#### 取り組む課題:
バドミントン撮影についての文章によれば、体育館の窓に遮光カーテンが架けられるのは何のためですか。

#### 表示テキスト:
<<<<

バドミントン写真撮影のヒントバドミントンのビデオ撮影のノウハウについては、2009年3月20日の記事で解説したが、今回はその続編、写真撮影のノウハウである。といっても、マゴナ研究室における写真撮影の研究は歴史が浅く、知識、技術ともに初心者のレベルを超えていない。実のところ、写真撮影に興味を持ち、中級機クラスのコンパクトデジカメを購入したのが昨年の10月。さらにツボにハマってデジタル一眼レフを購入したのは今年3月であり、写真撮影のノウハウ伝授というには100年早い。

写真の世界は趣味レベルからプロに至るまで愛好家が多く、生半可なウンチクでは失笑を買う恐れがある。したがって、写真撮影に関する記事を掲載することについてはかなり躊躇したが、この1年間、子供の出場したバドミントン大会で数千カットを撮影し悪戦苦闘した経験がある。また、幸いにもバドミントン競技の撮影という極めて限定的なテーマについては、ネット上を検索したところ情報量も少ない。こうした安心感もあり、今回は、筆者が試行錯誤の末たどり着いた「バドミントン競技撮影のヒント」を紹介したい。これまでの「○○の極意」という自信満々のタイトルに比べれば、今回のタイトルがいかに控えめな表現となっているかはご理解いただけると思う。(笑)

バドミントンの試合を観戦した経験のある方には「当たり前だのクラッカー」であると思うが、体育館の状況について若干説明したい。バドミントンはコルクに水鳥の羽を刺した5グラム程度の白色の球、いわゆるシャトルコックをネット越しに打ち合う競技である。シャトルコックはその空力特性から初速と終速の差が極端に大きく飛行曲線は放物線を描く。結果、競技者が視線を上方に向ける機会が多く、外光で競技者がシャトルコックを見失わないように体育館の窓には遮光カーテンが架けられる。体育館内はAUTOモードに設定したカメラのフラッシュが自動発光してしまうほど暗いのだが、当然にフラッシュは厳禁である。この圧倒的な光量不足の状況下で満足のいく写真を撮るためにはそれなりの機材とテクニックが必要となる。

バドミントン写真撮影のヒントまず機材だが、シャッター優先モード(S)やマニュアルモード(M)を設定できない廉価なコンパクトデジカメでは撮影が困難であることをあらかじめお断りしておく。最低でもシャッター優先モード(S)を備えた中級機クラスのコンパクトデジカメが必要である。さらにデジタル一眼レフに開放F値2.8以下(注)の明るい望遠レンズ(左写真)を準備できれば、撮影が成功する可能性はグンと高まるが、今回の記事では、あえてコンパクトデジカメによる撮影ノウハウを中心に紹介する。基本性能の劣るカメラでそれなりの写真を撮影するには、「絞り」「シャッタースピード」「ISO感度」「オートフォーカス・スピード」などのデジカメ撮影の基本を正確に理解することが必要であり、ひとたびこのノウハウを習得すれば、より高機能なデジタル一眼レフでの撮影はさほど難しくなくなるからである。

>>>>

#### 提供データ:

<<<<

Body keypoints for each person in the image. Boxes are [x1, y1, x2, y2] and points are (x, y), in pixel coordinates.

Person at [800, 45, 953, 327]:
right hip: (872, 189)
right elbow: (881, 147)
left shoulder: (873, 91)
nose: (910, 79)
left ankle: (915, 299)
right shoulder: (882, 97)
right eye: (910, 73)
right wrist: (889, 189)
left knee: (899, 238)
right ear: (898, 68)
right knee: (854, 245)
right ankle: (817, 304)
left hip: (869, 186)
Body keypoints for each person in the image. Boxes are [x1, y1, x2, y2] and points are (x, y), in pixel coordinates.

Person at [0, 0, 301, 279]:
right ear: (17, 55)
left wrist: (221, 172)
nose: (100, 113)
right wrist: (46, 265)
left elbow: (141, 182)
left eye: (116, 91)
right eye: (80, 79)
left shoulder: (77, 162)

>>>>

#### この問題の解答:
外光で競技者がシャトルコックを見失わないようにするためです。